3) Television Will Change Radically

Netflix has been named the “Breakthrough Brand of 2013” thanks to clever platform design and investment in exciting new television. With production split between reviving older series (such as Arrested Development) and money being pushed into new projects (such as the standout House of Cards) there is a lot to be said for a brand that was thought to be dead 24 months ago. However, the biggest thing Netflix has brought to the table is “binge watching”. You can now watch the entire series of Breaking Bad in one sitting without changing DVDs or setting up recordings, never before has there been so much content been available immediately to almost all consumers.

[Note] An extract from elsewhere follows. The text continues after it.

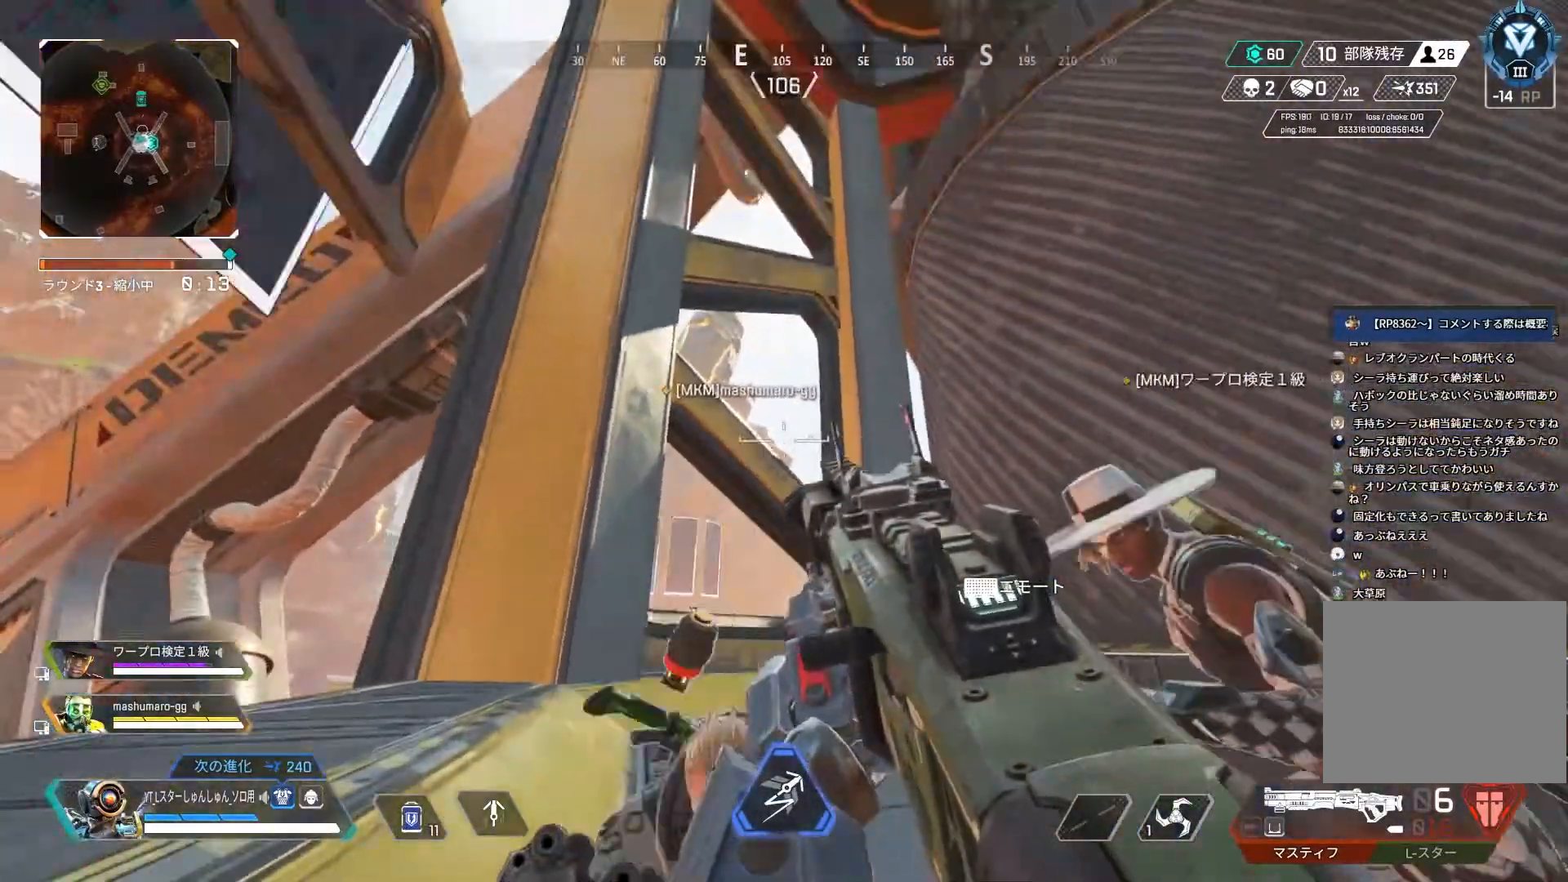
Gameplay with a controller (PlayStation layout); each line is a JSON object with the inputs held at the frame after it. "events" lists button and stick changes between this image and that frame as [ms after this image, input, new state], when the widget could be followed in between.
{"buttons": ["R3"], "left_stick": "center", "right_stick": "down-right", "events": [[267, "right_stick", "down"], [333, "right_stick", "center"], [367, "R3", "down"], [450, "R3", "up"], [450, "right_stick", "down-right"], [500, "R3", "down"]]}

The question is, how does this affect the current television format? Well, there are many who believe that this year sparked the beginning of the end. As smart TVs adopted an “app-based” system and broadband speeds increase rapidly we have no need for weekly schedules and a wide variety of channels. The Discovery channel has already invested in developing apps for smart TVs and it won’t be long before the major players (such as Sky and Virgin) begin pushing out their versions. So will 2014 see the end of cable TV?

The Good News

Aside from the fact that this means more investment will be going into streamable television and smart TV apps, this also means consumers get a big win. Tablets, smartphones, laptops and smart TVs can all stream video content both live and on-demand. Programmes will become more diverse, get bigger budgets and most likely become the next main-stage for blockbuster broadcasting. Most importantly, it will be on your own time. Scheduled weekly episodes are likely to decrease in favour of releases that can be viewed at your own leisure and, thanks to linking via social media, finding out what is popular among your friends will be easier too.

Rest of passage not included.